UltraTech Cement Ltd, India’s largest cementmaker, reported a sharp decline in net profit for the September quarter sequentially owing to lower volumes and higher fixed costs.
The Aditya Birla Group’s cement arm reported a consolidated net profit of ₹1,238 crore for the quarter, an almost 45% drop compared to the first quarter of FY26, according to the company’s exchange filings. It fell short of Bloomberg’s estimate of ₹1,456 crore based on a poll of 19 analysts.
Higher fixed costs such as cost of materials and employee costs, combined with lower sales volumes, hurt profitability, dragging the Ebitda per tonne down sequentially.
“Maintenance, advertising, and staff costs were slightly higher this quarter, contributing to a delta impact of around ₹200 per tonne. Some of these costs, however, will moderate next quarter,” Atul Daga, chief financial officer at UltraTech said in a post-earnings call with analysts, adding that lower quarter-on-quarter sales volumes impacted operating leverage.
‘Below expectations’
Satyadeep Jain, Lead Analyst for Cement, Metals, Mining & Utilities at Ambit Capital, said, “The actual numbers came in below expectations. The drop in profit was driven by a combination of factors such as pricing pressure, higher raw material, power and fuel costs, lower volumes, which increased fixed cost per ton, higher maintenance costs, and the usual July wage hike and bonus payments at UltraTech.
“On the other hand, the company’s year-on-year profit growth was supported by a rebound in cement prices from last year’s lows and gains from acquisitions.”
The company’s raw material costs rose by almost 1% and employee costs by almost 10% for the second quarter of FY26 compared to the previous quarter. Revenue from operations fell almost 8% sequentially to ₹19,607 crore in the September quarter.
However, revenue from operations grew 20% year-on-year on account of higher pricing compared to last year and acquisition gains. This growth is due in part to UltraTech’s consolidation moves.
The company restated its previous results following the merger of Kesoram Industries’ cement division with effect from 1 April 2024. During the year, it also acquired 75.6% of The India Cements and completed the purchase of Birla White Wallcare Pvt Ltd for ₹234 crore, according to notes accompanying its financials. These results, therefore, are not directly comparable with the prior period.
New capacities
The cementmaker also announced a fresh investment of ₹10,255 crore to expand its cement production capacity by 22.8 million tonnes per annum, including that of its subsidiary India Cements Limited, according to a company statement.

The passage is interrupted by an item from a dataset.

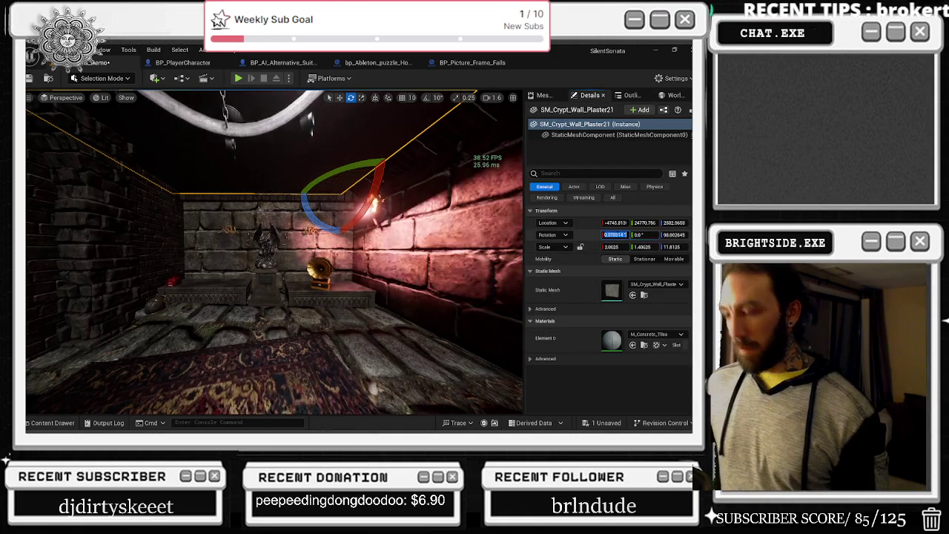
text(90)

This expansion will be executed through a mix of brownfield and greenfield projects. Commercial production from these new capacities will begin in phases from FY28, taking the company’s total global cement capacity to 240.76 mtpa.

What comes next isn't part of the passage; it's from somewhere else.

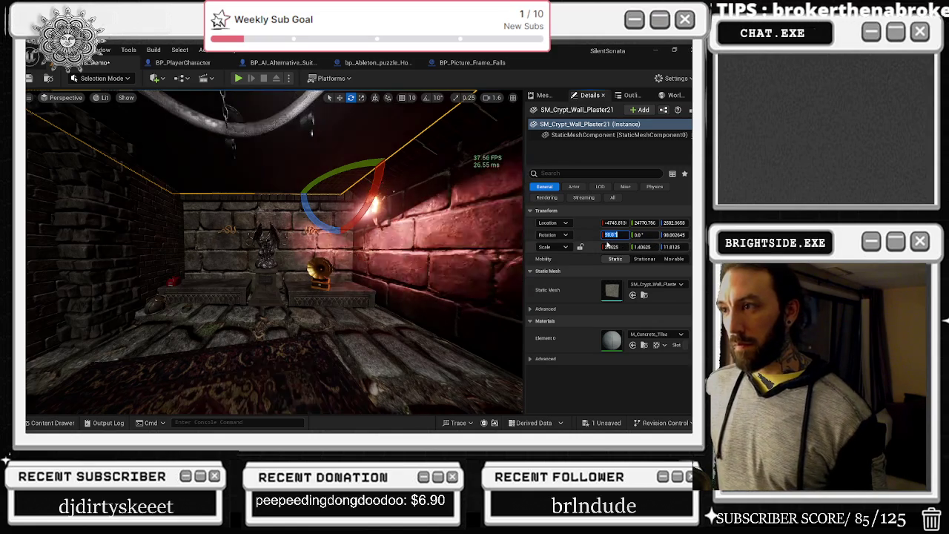
click(672, 235)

“Our expansion plans are in full swing, and we expect to finish this financial year with 200 million tonnes of capacity”, said Daga. Major projects such as Vadhavan Port, Amravati, the new Mumbai airport development, upcoming data centers, urban real estate projects, and Google’s $15 billion AI hub in Andhra Pradesh are all driving consistent growth and demand in the cement industry, he added.
GST tailwinds
Daga also highlighted that GST 2.0 is expected to boost demand for premium cement as more customers will be able to afford their aspirational brands. The company aimed to consolidate presence in the southern markets in FY25, and is now focusing on expanding further in the northern and western regions.

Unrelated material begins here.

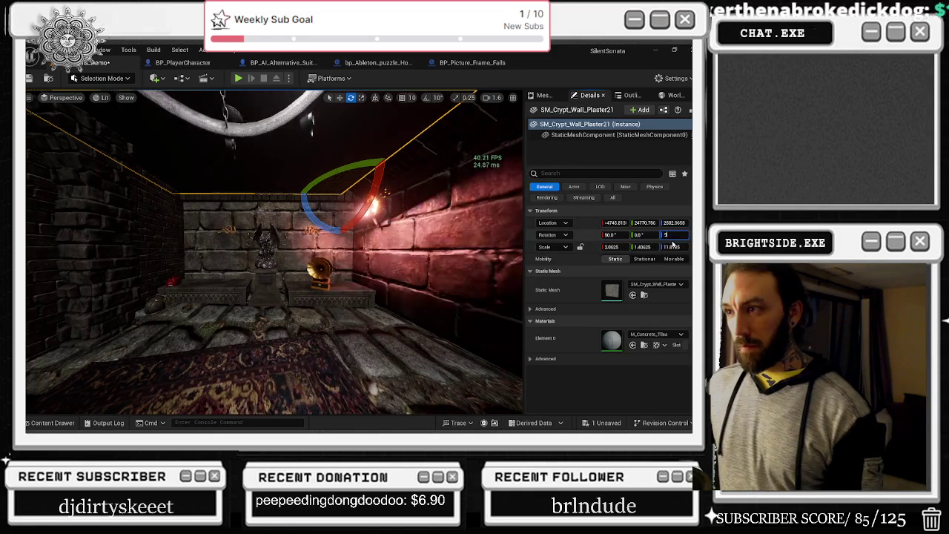
text(0)
key(Return)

“With an intent to further strengthen our position in these markets, we are embarking on the next phase of our growth with 22.8 million tonnes of incremental capacity which is a mix of largely brownfield and some greenfield expansions. Out of this 22.8 million tonnes, 18 million tonnes is focused on the northern markets, and 4.8 million tonnes for the western markets,” Daga said.
In August Aditya Birla Group and UltraTech Cement chairman Kumar Mangalam Birla said at the company’s annual general meeting it would end FY26 with 200 million tonnes per annum of capacity, a year ahead of its original guidance of FY27. Managing director K.C. Jhanwar said in his message to shareholders in the annual report that it planned to invest ₹9,000-10,000 crore in capex in FY26.
UltraTech’s domestic grey cement capacity is 186.86 mtpa and with its overseas capacity of 5.4 mtpa, total capacity stands at 192.26 mtpa.
Daga said he expected rural markets to be a key demand driver In the second half of 2025. Jhawar added that the housing sector, particularly rural housing, has seen strong demand, supported by a good monsoon and revised minimum support prices for farmers. On the urban side, changes in personal income tax rates and favourable interest rates are expected to give momentum to demand.